JaidedAI / EasyOCR

Ready-to-use OCR with 80+ supported languages and all popular writing scripts including Latin, Chinese, Arabic, Devanagari, Cyrillic and etc.
https://www.jaided.ai
Apache License 2.0
23.96k stars 3.13k forks source link

What is the recomended python version for the 1.1.8 version? #250

Closed rodrigopinto closed 4 years ago

rodrigopinto commented 4 years ago

Hi there, I am currently writing a Dockerfile for running the project and facing a lot of failures with the versions of the lib dependeny while installing, as pythorch, torchvision and lately numpy.

I have tried python 2 and 3 but no success. So which python version are you considering for running the lib and respective dependencies?

Example of Dockerfile:

FROM python:3.8-alpine

# dependecies for pythorch thorchvision numpy
RUN apk --update-cache add \
    cmake \
    gcc \
    gfortran \
    build-base \
    freetype-dev \
    libpng-dev \
    openblas-dev

RUN pip install easyocr

WORKDIR /srv

COPY . ./srv

CMD ["/bin/bash"]

[UPDATE]

I also used same Dockerfile used in this project to avoid issue with the dependencies and native libs. On the last step to check if there is no erro on the import it fails se below:

Step 8/8 : RUN python -c "import easyocr; reader = easyocr.Reader(${language_models}, gpu=False)"
 ---> Running in 02b717f7d641
Traceback (most recent call last):
  File "<string>", line 1, in <module>
  File "/home/EasyOCR/easyocr/__init__.py", line 1, in <module>
    from .easyocr import Reader
  File "/home/EasyOCR/easyocr/easyocr.py", line 3, in <module>
    from .detection import get_detector, get_textbox
  File "/home/EasyOCR/easyocr/detection.py", line 7, in <module>
    import cv2
  File "/opt/conda/lib/python3.7/site-packages/cv2/__init__.py", line 5, in <module>
    from .cv2 import *
ImportError: libGL.so.1: cannot open shared object file: No such file or directory
ERROR: Service 'ocr' failed to build: The command '/bin/sh -c python -c "import easyocr; reader = easyocr.Reader(${language_models}, gpu=False)"' returned a non-zero code: 1

Am I missing anything?

rodrigopinto commented 4 years ago

Solved adding libglu1-mesa-dev \ to the dependencies install.
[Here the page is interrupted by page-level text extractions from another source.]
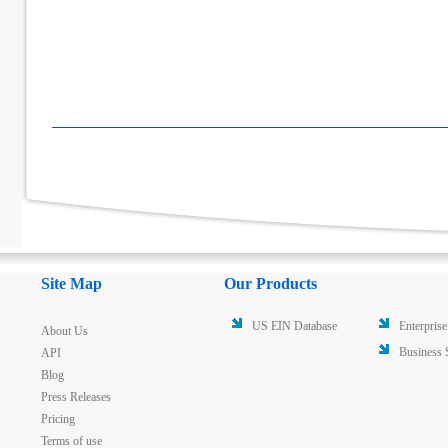
Site Map
Our Products
US EIN Database
Enterprise
About Us
Business 
API
Blog
Press Releases
Pricing
Terms of use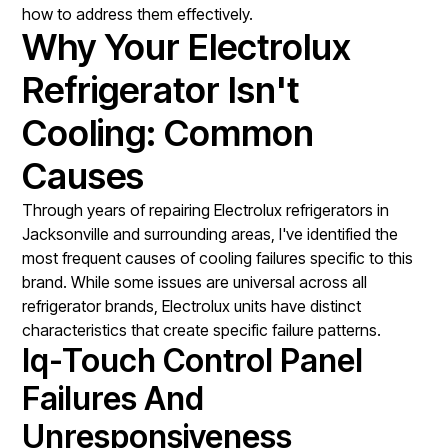
how to address them effectively.
Why Your Electrolux
Refrigerator Isn't
Cooling: Common
Causes
Through years of repairing Electrolux refrigerators in
Jacksonville and surrounding areas, I've identified the
most frequent causes of cooling failures specific to this
brand. While some issues are universal across all
refrigerator brands, Electrolux units have distinct
characteristics that create specific failure patterns.
Iq-Touch Control Panel
Failures And
Unresponsiveness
Dockerfile looks like this now:

FROM pytorch/pytorch

# if you forked EasyOCR, you can pass in your own GitHub username to use your fork
# i.e. gh_username=myname
ARG gh_username=JaidedAI
ARG language_models="['pt','en']"
ARG service_home="/home/EasyOCR"

# Configure apt and install packages
RUN apt-get update -y && \
    apt-get install -y \
    libglib2.0-0 \
    libsm6 \
    libxext6 \
    libxrender-dev \
    git \
    libglu1-mesa-dev \ # this line added 
    # cleanup
    && apt-get autoremove -y \
    && apt-get clean -y \
    && rm -rf /var/lib/apt/li

# Clone EasyOCR repo
RUN mkdir "$service_home" \
    && git clone "https://github.com/$gh_username/EasyOCR.git" "$service_home" \
    && cd "$service_home" \
    && git remote add upstream "https://github.com/JaidedAI/EasyOCR.git" \
    && git pull upstream master

# Build C extensions and pandas
RUN cd "$service_home" \
    && python setup.py build_ext --inplace -j 4 \
    && python -m pip install -e .

# Downloads models into container stored inside the ~/.EasyOCR/model directory'
# >> Also implicitly checks no errors on import
RUN python -c "import easyocr; reader = easyocr.Reader(${language_models}, gpu=False)"
rodrigopinto commented 4 years ago

I simplified the Dockerfile to build a image of easyocr based on the stable version of the lib. It makes sense to publish on the dockerhub so anyone can start working without friction. Wdyt? /cc @rkcosmos @ghandic

FROM pytorch/pytorch

# Configure apt and install packages dependencies
RUN apt-get update -y && \
    apt-get install -y \
    libglib2.0-0 \
    libsm6 \
    libxext6 \
    libxrender-dev \
    git \
    libglu1-mesa-dev \
    # cleanup
    && apt-get autoremove -y \
    && apt-get clean -y \
    && rm -rf /var/lib/apt/li

# Latest stable version of the easyocr
RUN pip install easyocr

# Expliciting the same workdir exposed by pytorch image
WORKDIR /workspace

# Implicitly check no errors on import, verifies if everything was installed properly
RUN python -c "import easyocr"
ghandic commented 4 years ago

It is published on Docker hub under challisa/easyocr it would be better to be done by repo owner as I cannot set up auto rebuild on tags or push to master etc.

CI/CD is a must at some point in the roadmap to ensure stability and stop these kind of issues arising.